Sunday, October 2, 2022

October 2: The Mystic (1925)

 



I can't help but get some Tod Browning entries here early in Spooktober. Browning arguably became one of the earliest (at least in America) directors associated with the horror genre. Today we have everyone from John Carpenter to Ari Aster, David Cronenberg to James Wan, Tobi Hooper to Robert Eggers, and the list goes on. And while the world of cinema had Méliès from France, Murnau from Germany, George Albert Smith and even the up and coming Alfred Hitchcock (not known for his dark side until the 1930's) from Britain; the U.S. had no directors that were closely associated with the genre. Sure, there are American horror films from the 1910's and very early 1920's, but Brownings turn toward the dark side in the 1920's cemented in his own mind a desire to present truly gothic cinema and films with darker elements. This may have been in no small way to do with his close association with Lon Chaney. Known for good reason as "the man of a thousand faces," due to his talented proficiency in self applying the heavy make-up for roles that called for complete physical transformation. But, it should also be pointed out that Browning often let Chaney inhabit roles that did not require heavy make-up at all, thus both allowing him to bring more psychological sophistication to sinister parts and prove that he was an absolute acting talent, with our without the make-up bag. By the time The Mystic was made however, Browning was just beginning to make this turn and had only The Unholy Three as his only well known  Chaney film under his belt to date. He did not work with Chaney here, presumably because Chaney, was off making The Monster with Roland West. Instead we have Conway Tearle (as Michael Nash aka "the bad guy") in a supporting male role behind star Aileen Pringle as Zara (the mystic). She shines in the role and completely elevates the entire film from crime concept and conceit, to a real believable drama with real humanity and pathos. This is good, because without some added sophistication, the plot is overly simple and was nothing new.  It's the old "Gypsy medium" vehicle, with a the slight plot twist of having a group of Hungarian "gypsies" imported by an American criminal "mastermind" (Tearle) to swindle an heiress out of her valuable jewels to (for Zara, of course), and sign over her other holdings him.

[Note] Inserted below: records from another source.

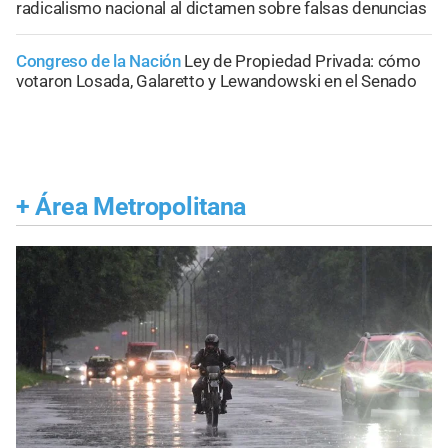
radicalismo nacional al dictamen sobre falsas denuncias
Congreso de la Nación
Ley de Propiedad Privada: cómo
votaron Losada, Galaretto y Lewandowski en el Senado
+
Área Metropolitana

The plot is certainly racist by today's standards (and it was back then too, that was part of the point; adding the supposed element of criminality, that the Roma (e.g. "gypsies") were equated with criminal behavior far and wide--it was just considered acceptable racism). It was a plot that hung on longer than it should have, having even shown up in my lifetime in a Scooby-Doo episode "A Gaggle of Galloping Ghosts" (to be sure, by this time the racism is put off onto the character who is using the Gypsy disguise to ward off the Scooby Gang).  But....,yes, BUT, this is a Tod Browning film and he rarely disappoints. The screenplay was an adaptation of his own story (adapted for the screen by Waldemar Young), and it had a number of strange twists and darker elemental flares and, of course, the filming is excellent. The sets, costume design and atmospherics are all beautiful to look at, but are in no way distracting from the story (which the viewer is in on from the beginning). Working the cinematographer Ira Morgan, who was by 1925, a seasoned DP veteran, Browning was able to produce a film full of (melo)drama that was not cliched. And it stands the test of time. It is not a silent horror film, but it's dark and moody enough to warrant a place in any Spooktober silent lineup.





Browning plot point of trivia: there is performative knife throwing at the beginning of the film--foreshadowing Browning's The Unknown two years later--with Chaney back in the lead, opposite a very young Joan Crawford.